Task goal
Could you transcribe all of the data exactly and skip any pictures?

■ ■ ■ ■ ■

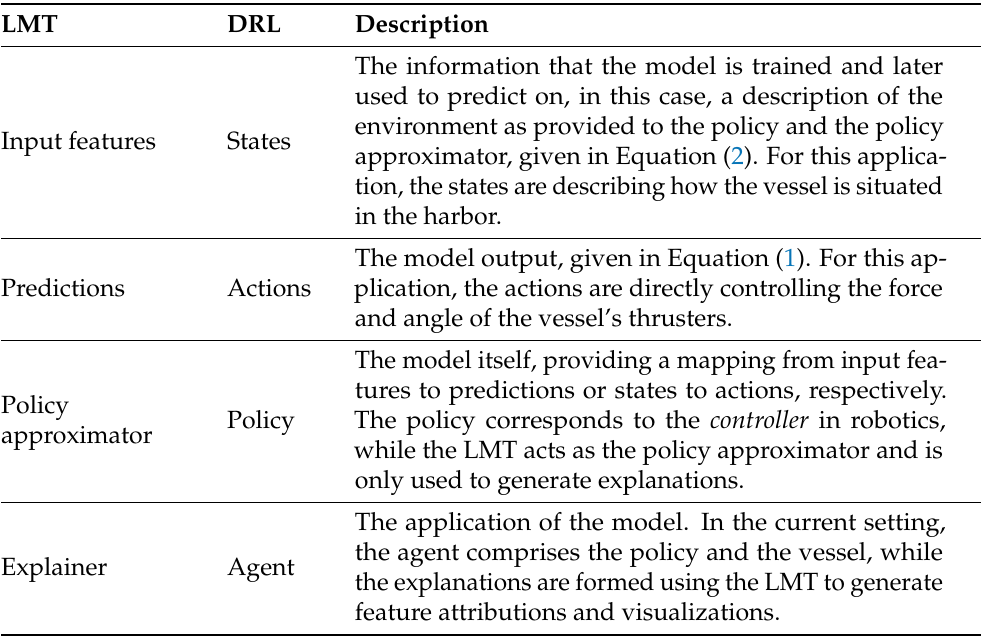
Table 2. Description of terms used in relation with the LMT and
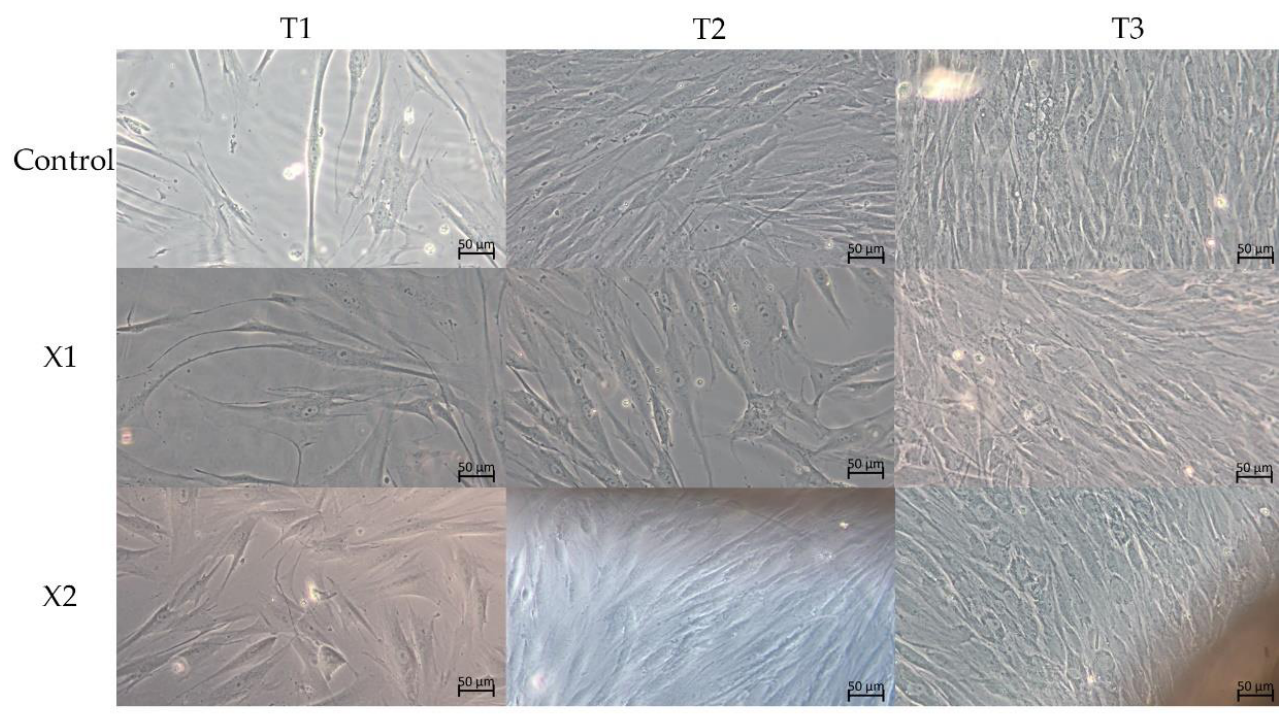
Figure 2. Contrast-phase light microscopy images of HPLF cells with the examined materials and controls at the different examined times. 20× magnification.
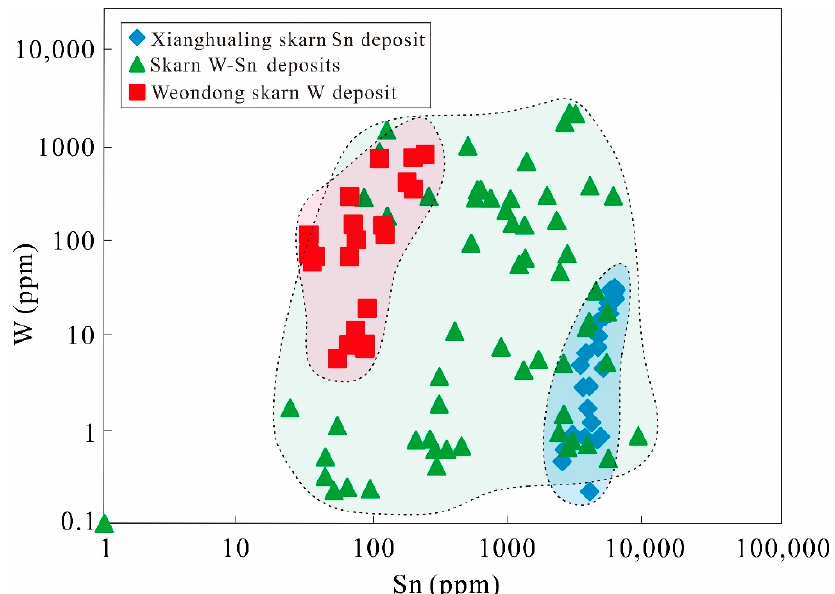
Figure 9. Binary plots of Sn vs. W concentrations of garnets from different deposits. Note: skarn W–Sn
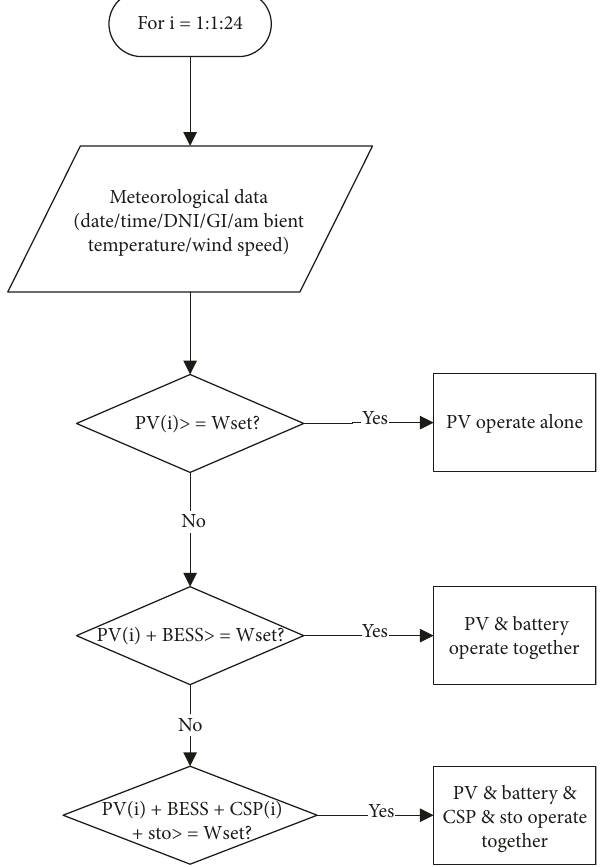
Figure 3: Operation strategy of CSP-PV hybrid power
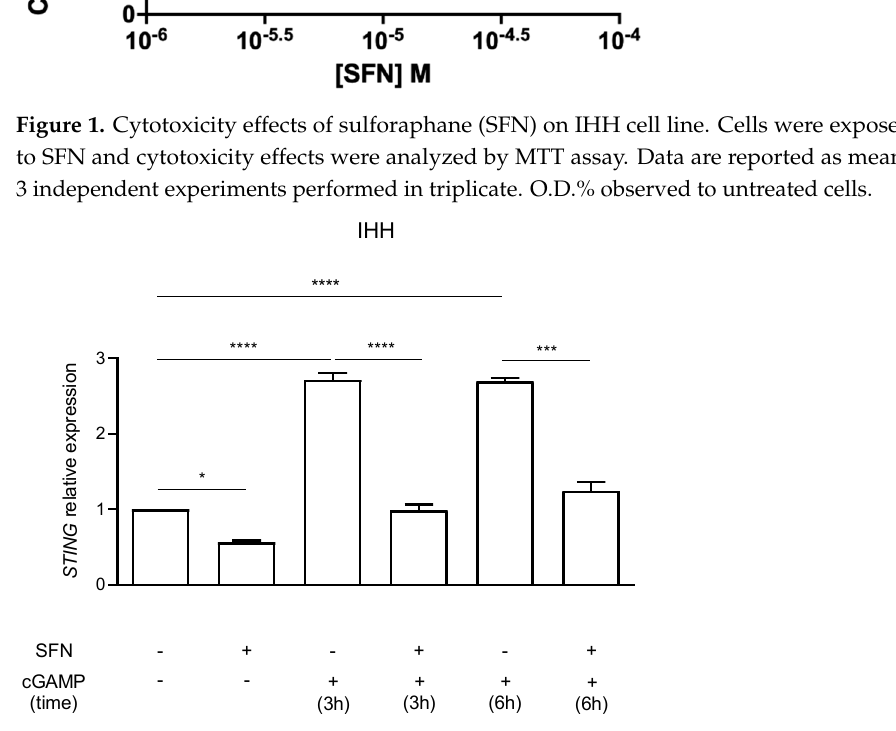
Figure 1. Cytotoxicity effects of sulforaphane (SFN) on IHH cell line. Cells were exposed for 72 h to SFN and cytotoxicity effects were analyzed by MTT assay. Data are reported as means ± SE of 3 independent experiments performed in triplicate. O.D.% observed to untreated cells.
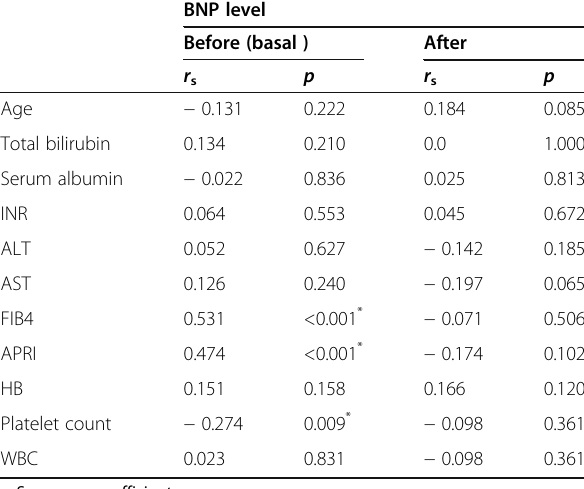
Table 3 Correlation between BNP (before and after treatment) level and different laboratory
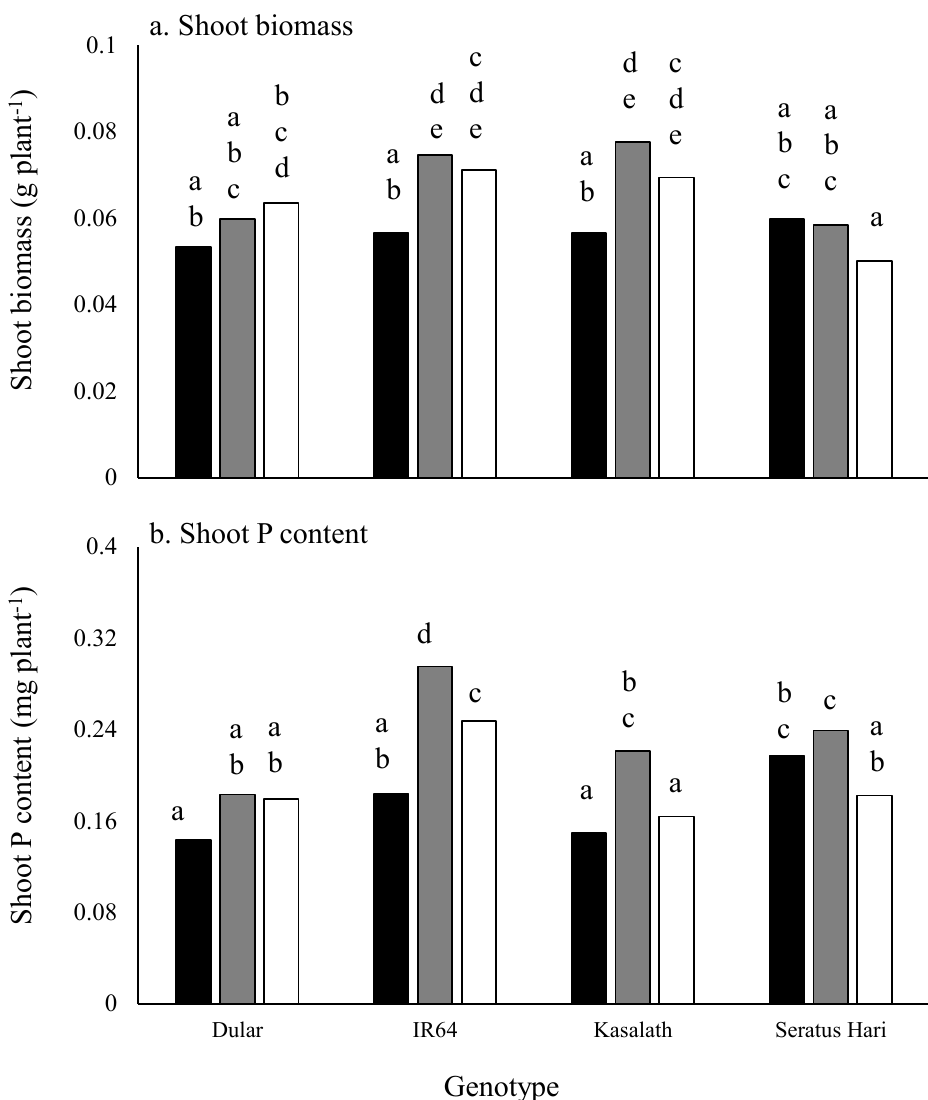
Figure 1. Effect of genotype and phosphorus fertiliser treatment on ( a ) shoot biomass and ( b ) shoot P content of 25-day-old rice seedlings grown in a high-phosphorus-fixing Ferralsol. Black bars represent nil P fertiliser, grey bars represent broadcast phosphorus fertiliser and white bars represent banded phosphorus fertiliser. Bars that do not share a common letter are significantly different at p ≤ 0.05.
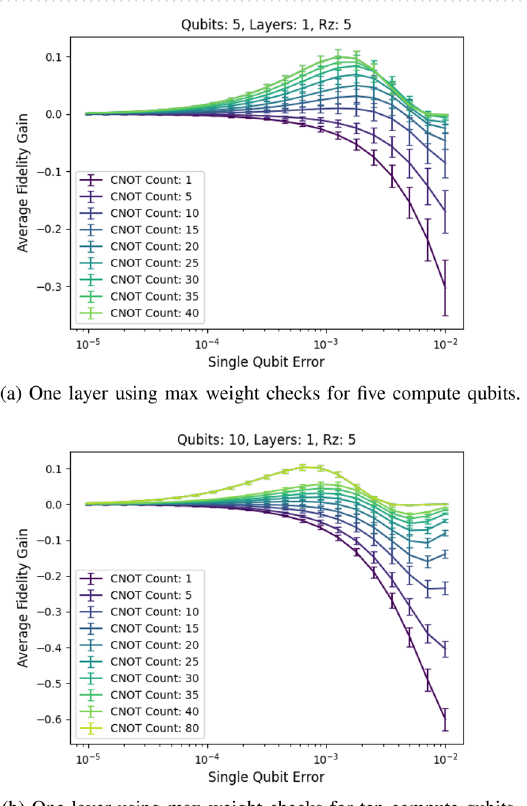
Figure 16. Ten-qubit circuits with 5 rz gates. We used a single layer of low weight checks. The 80 cnot count case matches the cnot count to qubit ratio of the five-qubit case with 40 cnot gates. ( a ) The peak fidelity gain is about ten percentage points. It occurs at a single-qubit error of about 0.000891 (0.00891 two-qubit error).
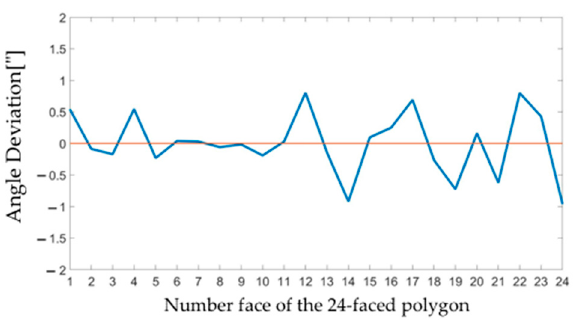
Figure 6. Calibration results for pitch angle deviations of the 24-faced polygon.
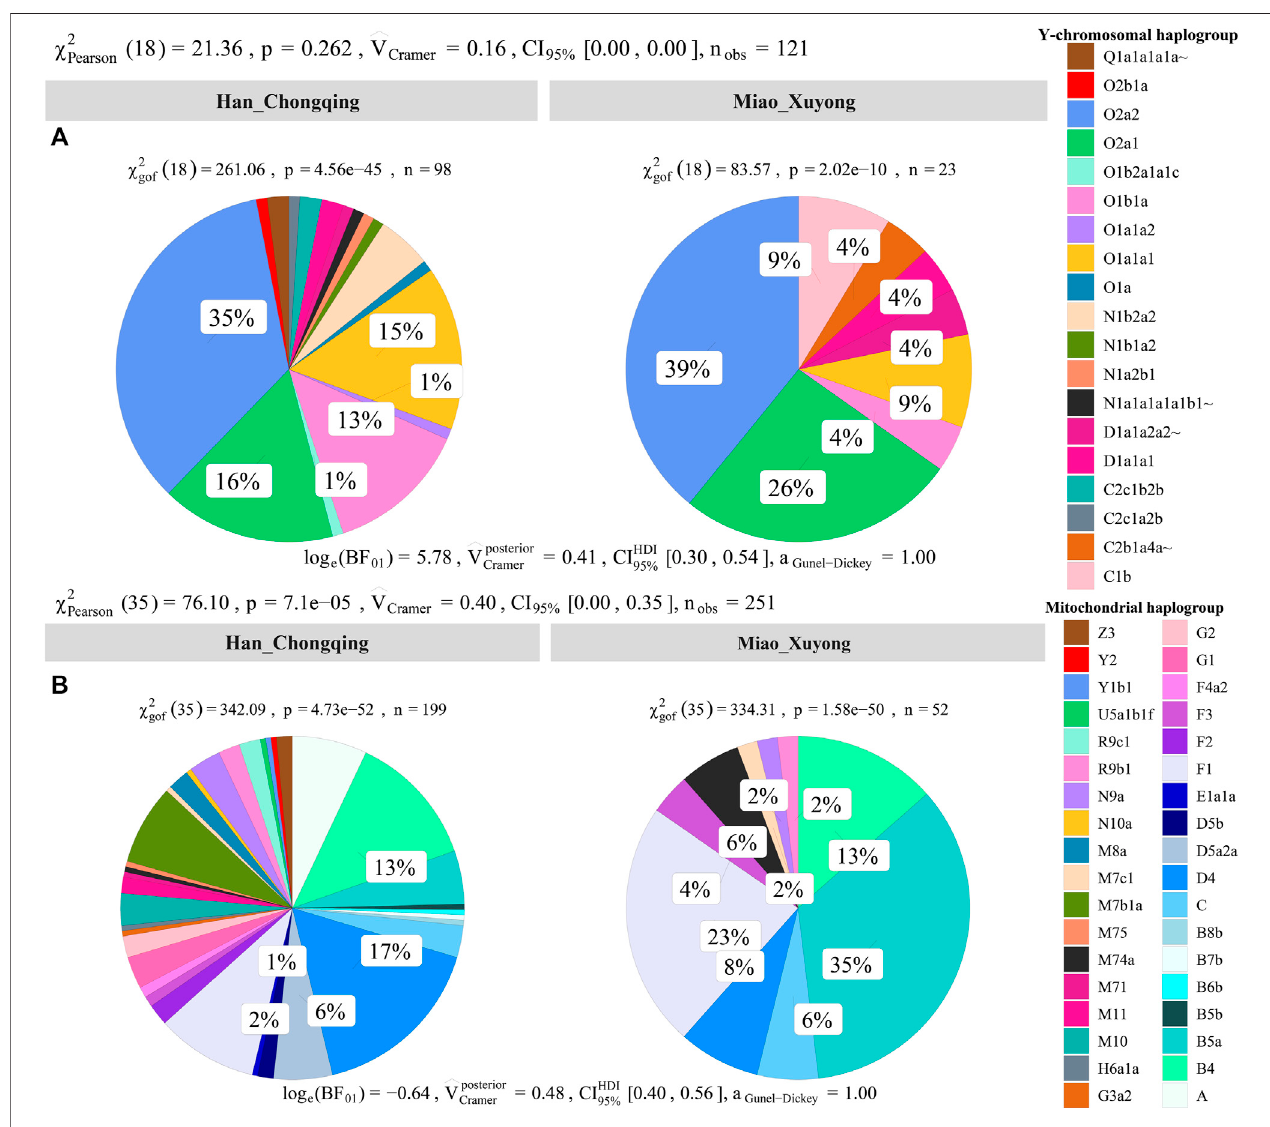
FIGURE 7 | Allele frequency spectrum of observed maternal and paternal haplogroups of Chongqing Miao and Chongqing Han. Population comparison between Han and Miao based on the frequency distribution of the observed paternal lineages (A) and maternal lineages (B) via the Pearson and Cramer tests.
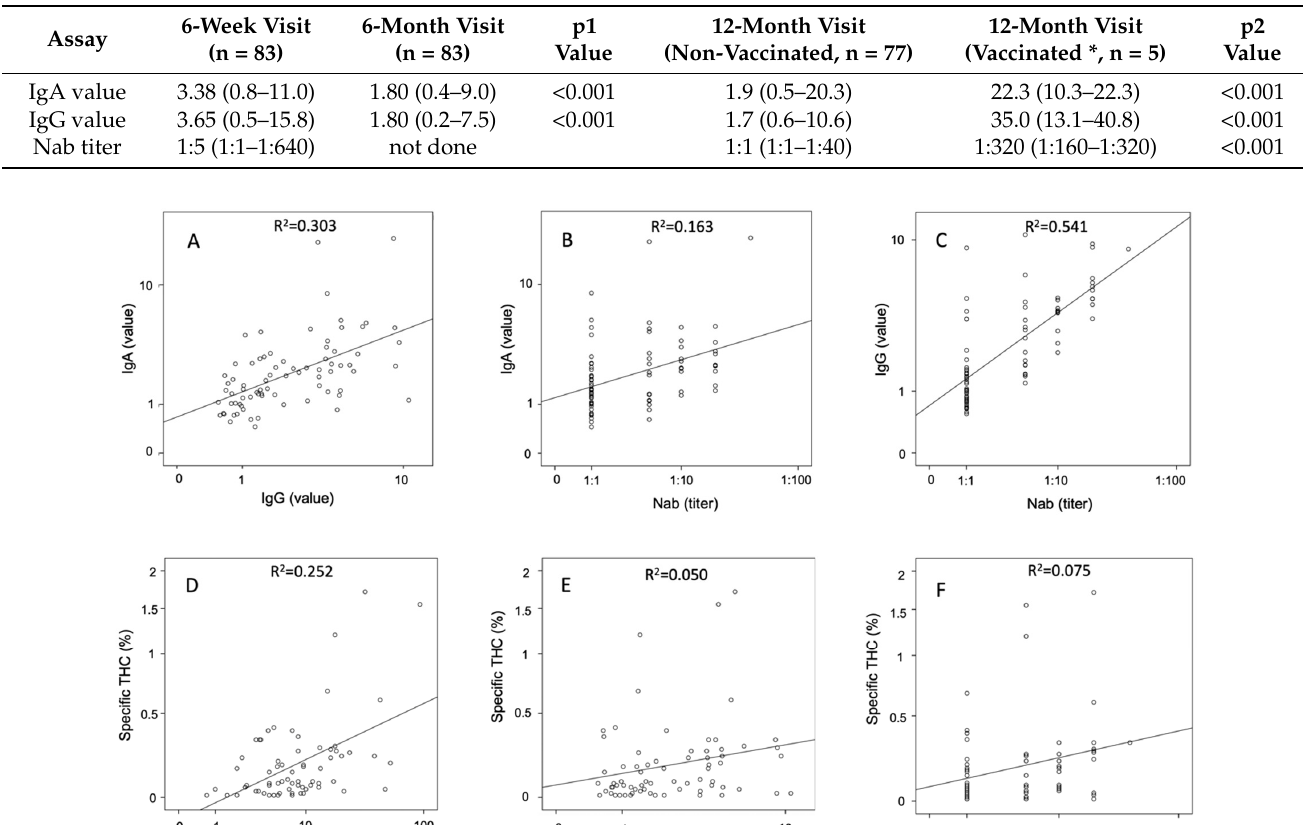
Table 2. Analysis of humoral immunity against SARS-CoV-2 at 6-week and 6-month follow-up (all participants non- vaccinated) as well as at 12-month follow-up grouped between vaccinated and non-vaccinated participants. Results are given as median values (range): Nab, neutralizing antibodies; *, at least 14 days before 12 months follow-up visit; p1 value, 6-week vs. 6-month; p2 value, vaccinated * vs. non-vaccinated at 12-months visit.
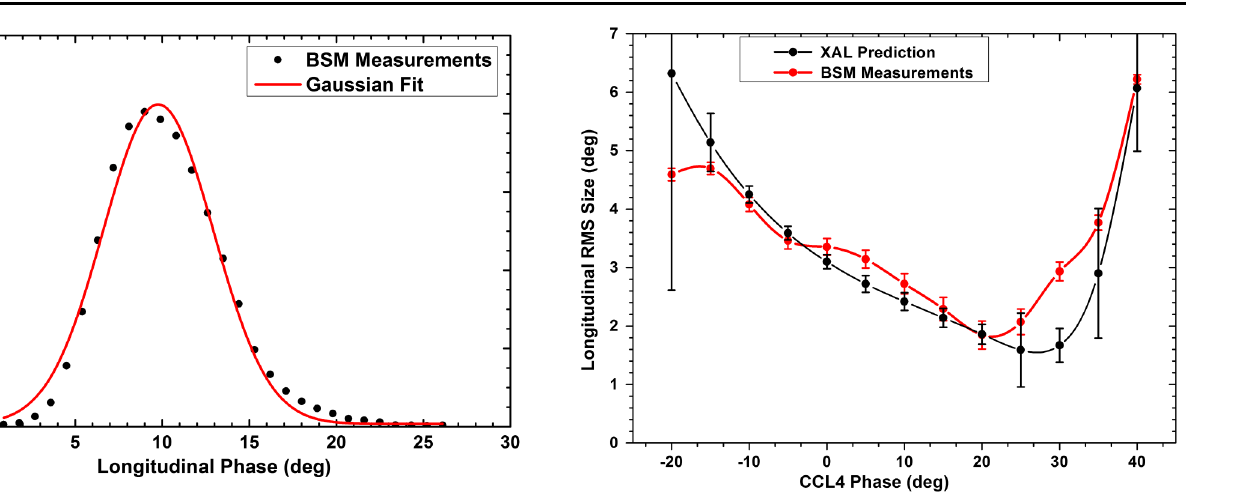
FIG. 5. The longitudinal bunch size at the CCL BSM410 as a function of the CCL4 cavity phase. The zero phase is the design phase of the cavity. Red: the direct BSM measurements. Black: SCL BPMs (new method) with XAL prediction at the CCL4 BSM410 location.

■ ■ ■ ■ ■

Exercise solution
Table 2. Description of terms used in relation with the LMT and
Figure 2. Contrast-phase light microscopy images of HPLF cells with the examined materials and controls at the different examined times. 20× magnification.
Figure 9. Binary plots of Sn vs. W concentrations of garnets from different deposits. Note: skarn W–Sn
Figure 3: Operation strategy of CSP-PV hybrid power
Figure 1. Cytotoxicity effects of sulforaphane (SFN) on IHH cell line. Cells were exposed for 72 h to SFN and cytotoxicity effects were analyzed by MTT assay. Data are reported as means ± SE of 3 independent experiments performed in triplicate. O.D.% observed to untreated cells.
Table 3 Correlation between BNP (before and after treatment) level and different laboratory
Figure 1. Effect of genotype and phosphorus fertiliser treatment on ( a ) shoot biomass and ( b ) shoot P content of 25-day-old rice seedlings grown in a high-phosphorus-fixing Ferralsol. Black bars represent nil P fertiliser, grey bars represent broadcast phosphorus fertiliser and white bars represent banded phosphorus fertiliser. Bars that do not share a common letter are significantly different at p ≤ 0.05.
Figure 16. Ten-qubit circuits with 5 rz gates. We used a single layer of low weight checks. The 80 cnot count case matches the cnot count to qubit ratio of the five-qubit case with 40 cnot gates. ( a ) The peak fidelity gain is about ten percentage points. It occurs at a single-qubit error of about 0.000891 (0.00891 two-qubit error).
Figure 6. Calibration results for pitch angle deviations of the 24-faced polygon.
FIGURE 7 | Allele frequency spectrum of observed maternal and paternal haplogroups of Chongqing Miao and Chongqing Han. Population comparison between Han and Miao based on the frequency distribution of the observed paternal lineages (A) and maternal lineages (B) via the Pearson and Cramer tests.
Table 2. Analysis of humoral immunity against SARS-CoV-2 at 6-week and 6-month follow-up (all participants non- vaccinated) as well as at 12-month follow-up grouped between vaccinated and non-vaccinated participants. Results are given as median values (range): Nab, neutralizing antibodies; *, at least 14 days before 12 months follow-up visit; p1 value, 6-week vs. 6-month; p2 value, vaccinated * vs. non-vaccinated at 12-months visit.
FIG. 5. The longitudinal bunch size at the CCL BSM410 as a function of the CCL4 cavity phase. The zero phase is the design phase of the cavity. Red: the direct BSM measurements. Black: SCL BPMs (new method) with XAL prediction at the CCL4 BSM410 location.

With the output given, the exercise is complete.